* _The task_: All lines after the one containing "chdef cn1 -p", together with that line itself, should be written out exactly, down to the last line of the entries below.

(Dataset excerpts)

+++

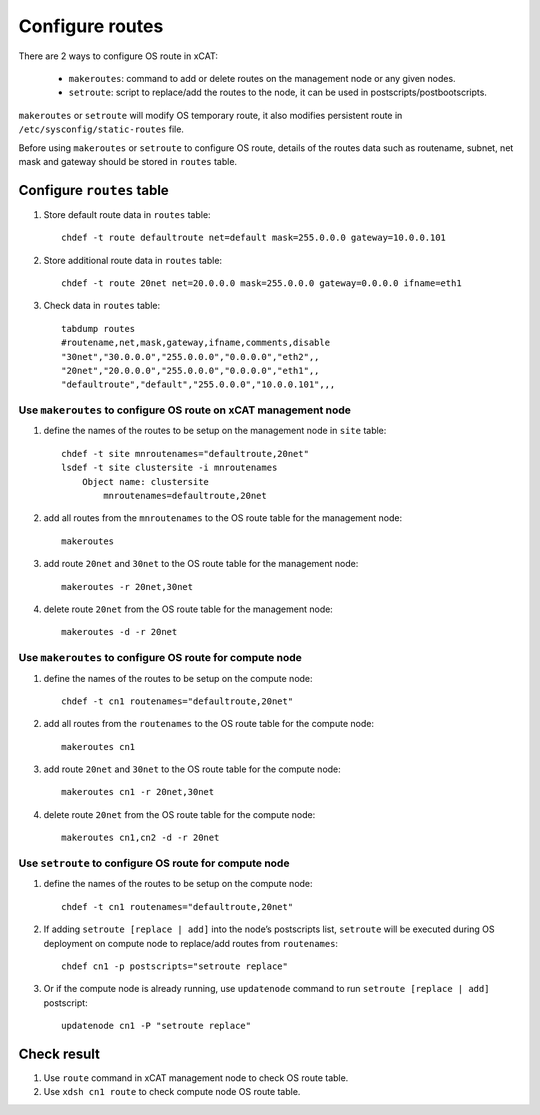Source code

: Configure routes
-----------------

There are 2 ways to configure OS route in xCAT:

  * ``makeroutes``: command to add or delete routes on the management node or any given nodes. 
  * ``setroute``: script to replace/add the routes to the node, it can be used in postscripts/postbootscripts.

``makeroutes`` or ``setroute`` will modify OS temporary route, it also modifies persistent route in ``/etc/sysconfig/static-routes`` file.

Before using ``makeroutes`` or ``setroute`` to configure OS route, details of the routes data such as routename, subnet, net mask and gateway should be stored in ``routes`` table.

Configure ``routes`` table
``````````````````````````

#. Store default route data in ``routes`` table: ::

    chdef -t route defaultroute net=default mask=255.0.0.0 gateway=10.0.0.101

#. Store additional route data in ``routes`` table: ::

    chdef -t route 20net net=20.0.0.0 mask=255.0.0.0 gateway=0.0.0.0 ifname=eth1

#. Check data in ``routes`` table: ::

    tabdump routes
    #routename,net,mask,gateway,ifname,comments,disable
    "30net","30.0.0.0","255.0.0.0","0.0.0.0","eth2",,
    "20net","20.0.0.0","255.0.0.0","0.0.0.0","eth1",,
    "defaultroute","default","255.0.0.0","10.0.0.101",,, 

Use ``makeroutes`` to configure OS route on xCAT management node
''''''''''''''''''''''''''''''''''''''''''''''''''''''''''''''''

#. define the names of the routes to be setup on the management node in ``site`` table: ::

    chdef -t site mnroutenames="defaultroute,20net"
    lsdef -t site clustersite -i mnroutenames
        Object name: clustersite
            mnroutenames=defaultroute,20net

#. add all routes from the ``mnroutenames`` to the OS route table for the management node: ::

    makeroutes

#. add route ``20net`` and ``30net`` to the OS route table for the management node: ::

    makeroutes -r 20net,30net

#. delete route ``20net`` from the OS route table for the management node: ::

    makeroutes -d -r 20net

Use ``makeroutes`` to configure OS route for compute node
'''''''''''''''''''''''''''''''''''''''''''''''''''''''''

#. define the names of the routes to be setup on the compute node: ::

    chdef -t cn1 routenames="defaultroute,20net" 

#. add all routes from the ``routenames`` to the OS route table for the compute node: ::

    makeroutes cn1

#. add route ``20net`` and ``30net`` to the OS route table for the compute node: ::

    makeroutes cn1 -r 20net,30net

#. delete route ``20net`` from the OS route table for the compute node: ::

    makeroutes cn1,cn2 -d -r 20net  

Use ``setroute`` to configure OS route for compute node
'''''''''''''''''''''''''''''''''''''''''''''''''''''''

#. define the names of the routes to be setup on the compute node: ::

    chdef -t cn1 routenames="defaultroute,20net"

#. If adding ``setroute [replace | add]`` into the node’s postscripts list, ``setroute`` will be executed during OS deployment on compute node to replace/add routes from ``routenames``: ::

    chdef cn1 -p postscripts="setroute replace"

#. Or if the compute node is already running, use ``updatenode`` command to run ``setroute [replace | add]``  postscript: ::

    updatenode cn1 -P "setroute replace"

Check result
````````````

#. Use ``route`` command in xCAT management node to check OS route table.

#. Use ``xdsh cn1 route`` to check compute node OS route table.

+++

* _Output for this exercise_:
    chdef cn1 -p postscripts="setroute replace"

#. Or if the compute node is already running, use ``updatenode`` command to run ``setroute [replace | add]``  postscript: ::

    updatenode cn1 -P "setroute replace"

Check result
````````````

#. Use ``route`` command in xCAT management node to check OS route table.

#. Use ``xdsh cn1 route`` to check compute node OS route table.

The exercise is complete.